Exercise details: Where does the string "varchar" occur in the entries below? Copy every line where it does.

Provided entries:
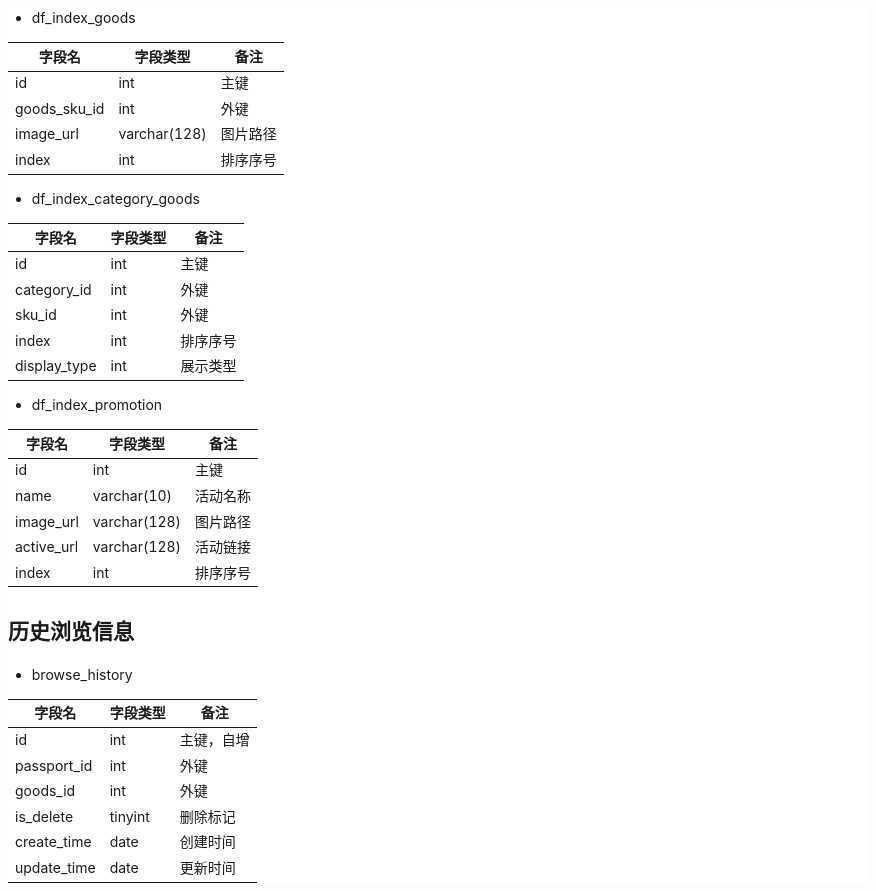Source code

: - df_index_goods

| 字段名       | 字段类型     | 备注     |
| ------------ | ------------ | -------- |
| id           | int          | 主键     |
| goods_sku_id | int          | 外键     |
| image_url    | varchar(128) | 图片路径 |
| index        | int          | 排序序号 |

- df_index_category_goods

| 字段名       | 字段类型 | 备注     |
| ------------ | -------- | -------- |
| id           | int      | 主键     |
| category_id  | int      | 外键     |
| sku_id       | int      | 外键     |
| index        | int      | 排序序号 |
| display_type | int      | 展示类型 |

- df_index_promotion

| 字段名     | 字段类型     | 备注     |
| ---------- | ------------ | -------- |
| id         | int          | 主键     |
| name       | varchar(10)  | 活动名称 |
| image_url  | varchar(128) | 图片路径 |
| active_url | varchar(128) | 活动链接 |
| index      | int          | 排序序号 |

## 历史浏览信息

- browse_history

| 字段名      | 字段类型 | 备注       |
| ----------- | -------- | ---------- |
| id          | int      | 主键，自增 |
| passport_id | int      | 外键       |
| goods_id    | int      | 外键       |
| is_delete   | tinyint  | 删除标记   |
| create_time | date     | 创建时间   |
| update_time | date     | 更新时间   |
---
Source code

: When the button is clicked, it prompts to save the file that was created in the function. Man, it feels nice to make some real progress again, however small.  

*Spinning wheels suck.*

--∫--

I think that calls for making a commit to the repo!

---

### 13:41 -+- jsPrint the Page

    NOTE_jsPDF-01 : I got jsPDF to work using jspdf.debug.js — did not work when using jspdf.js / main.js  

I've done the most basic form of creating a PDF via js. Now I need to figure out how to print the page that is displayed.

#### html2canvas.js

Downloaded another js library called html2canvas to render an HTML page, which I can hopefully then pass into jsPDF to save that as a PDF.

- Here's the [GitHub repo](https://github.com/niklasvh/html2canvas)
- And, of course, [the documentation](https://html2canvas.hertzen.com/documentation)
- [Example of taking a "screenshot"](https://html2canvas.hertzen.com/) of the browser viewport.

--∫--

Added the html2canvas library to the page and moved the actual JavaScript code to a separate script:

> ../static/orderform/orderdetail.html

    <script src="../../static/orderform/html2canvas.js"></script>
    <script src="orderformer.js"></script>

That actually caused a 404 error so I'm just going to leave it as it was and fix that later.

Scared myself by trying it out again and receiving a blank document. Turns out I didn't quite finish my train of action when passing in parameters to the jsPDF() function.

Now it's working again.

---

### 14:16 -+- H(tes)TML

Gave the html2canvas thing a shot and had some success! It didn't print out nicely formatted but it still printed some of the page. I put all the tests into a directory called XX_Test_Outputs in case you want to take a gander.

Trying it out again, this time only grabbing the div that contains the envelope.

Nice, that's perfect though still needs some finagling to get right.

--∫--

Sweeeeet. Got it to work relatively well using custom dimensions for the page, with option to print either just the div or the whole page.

Task response:
| image_url    | varchar(128) | 图片路径 |
| name       | varchar(10)  | 活动名称 |
| image_url  | varchar(128) | 图片路径 |
| active_url | varchar(128) | 活动链接 |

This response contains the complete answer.